Je suis heureuse que la parole me soit donnée aujourd’hui en ce dimanche des laïcs pour témoigner de la joie que je vis… pour me faire l’écho de l’engagement d’ hommes et de femmes, de jeunes et moins jeunes que je côtoie dans les mouvements d’apostolat des laïcs de Suisse romande… En effet comme présidente de la CRAL, la Communauté Romande de l’Apostolat des Laïcs, j’ai la chance de rencontrer beaucoup de monde et de m’émerveiller de tant de chemins de foi… Ces mouvements d’Église dans la diversité de leurs charismes sont en effet autant de lieux où l’on peut vivre sa foi et en témoigner ouvertement …
Si, dans toute la Suisse Romande, on consacre ce dimanche aux laïcs, c’est pour que nous puissions célébrer ensemble et mieux reconnaître les engagements des chrétiens qui vivent leur foi dans la vie de tous les jours, dans les mouvements d’apostolat, dans la catéchèse et partout en Église.
C’est un fait, la plupart des chrétiens, nous sommes des laïcs.
Comme baptisés, nous sommes tous appelés à de multiples formes d’engagements et les vocations sont très diverses…
Une de ces formes d’engagement, ce sont les mouvements d’apostolat des laïcs; vous en connaissez certainement: il y en a beaucoup… Et 23 de ces mouvements sont membres de la communauté romande que je représente. Il y a par exemple le MADEP, mouvement d’apostolat de l’enfance et des pré-adolescents, la Vie Montante, Pax Christi, les Équipes Notre-Dame… Les mouvements sont des lieux où, comme chrétiens, nous exprimons librement notre foi, où nous pouvons aussi nous ressourcer, affermir nos convictions, nous former, nous interpeller… Les mouvements de laïcs nous permettent, chacun selon sa vocation, de grandir et de toujours mieux devenir ce que nous sommes.
Jésus nous le dit: « vous êtes le sel de la terre »… Il ne nous dit pas « devenez le sel ou soyez le sel, soyez la lumière »… En effet, nous sommes déjà sel et lumière. Mais -vous le savez- pour manifester sa saveur, le sel doit être utilisé à bonne fin. Dans l’armoire de la cuisine… il ne sert à rien… c’est pour apprêter un plat que le sel est utile…
La lumière, elle, est là non pour être cachée sous une table, mais pour éclairer, pour éclairer le lieu où nous vivons…
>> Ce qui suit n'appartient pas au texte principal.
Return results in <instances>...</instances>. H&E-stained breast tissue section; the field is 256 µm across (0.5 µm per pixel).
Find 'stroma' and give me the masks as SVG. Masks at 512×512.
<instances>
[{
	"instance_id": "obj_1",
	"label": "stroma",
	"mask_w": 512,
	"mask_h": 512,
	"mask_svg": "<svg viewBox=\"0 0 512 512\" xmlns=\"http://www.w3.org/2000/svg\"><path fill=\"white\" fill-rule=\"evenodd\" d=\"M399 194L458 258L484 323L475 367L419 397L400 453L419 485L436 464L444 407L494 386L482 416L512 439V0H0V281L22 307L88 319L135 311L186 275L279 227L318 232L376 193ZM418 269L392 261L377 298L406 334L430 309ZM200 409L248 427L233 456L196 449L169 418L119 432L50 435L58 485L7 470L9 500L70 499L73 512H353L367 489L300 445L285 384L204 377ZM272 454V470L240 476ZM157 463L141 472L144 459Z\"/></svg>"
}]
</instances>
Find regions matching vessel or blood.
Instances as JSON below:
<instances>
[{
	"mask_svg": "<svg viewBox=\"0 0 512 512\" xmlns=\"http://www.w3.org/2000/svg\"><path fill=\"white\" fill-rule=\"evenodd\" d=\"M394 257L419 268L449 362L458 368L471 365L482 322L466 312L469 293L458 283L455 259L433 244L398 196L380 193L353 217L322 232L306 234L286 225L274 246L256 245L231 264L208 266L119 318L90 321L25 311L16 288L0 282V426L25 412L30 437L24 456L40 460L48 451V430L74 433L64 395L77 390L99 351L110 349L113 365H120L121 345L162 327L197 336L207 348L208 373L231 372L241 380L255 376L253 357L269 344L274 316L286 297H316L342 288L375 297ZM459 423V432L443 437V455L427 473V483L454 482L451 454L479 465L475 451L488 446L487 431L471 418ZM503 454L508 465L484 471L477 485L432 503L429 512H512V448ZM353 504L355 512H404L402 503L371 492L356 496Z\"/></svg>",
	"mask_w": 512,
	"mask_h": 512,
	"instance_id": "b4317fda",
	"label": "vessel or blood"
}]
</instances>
Nous, les laïcs, au jour de notre baptême, nous avons reçu un mandat, le mandat de témoigner de Jésus Christ présent au milieu de tous, présent en chacun de nous…. Répondre à ce mandat, cela implique de la créativité et de la disponibilité, car dans le quotidien de nos vies il n’est pas toujours nécessaire, ni même parfois possible, de dire explicitement ce que l’on est… Que l’on soit baptisé ou non, que l’on soit chrétien ou non…. cela ne se voit pas au premier coup d’œil… Nous, les baptisés, nous sommes en apparence comme tout le monde: nous habitons les mêmes immeubles, nous avons les mêmes professions, nous sommes enfants, jeunes, moins jeunes, parents, grands-parents… Dans le quotidien de la vie, rien ne nous distingue des autres.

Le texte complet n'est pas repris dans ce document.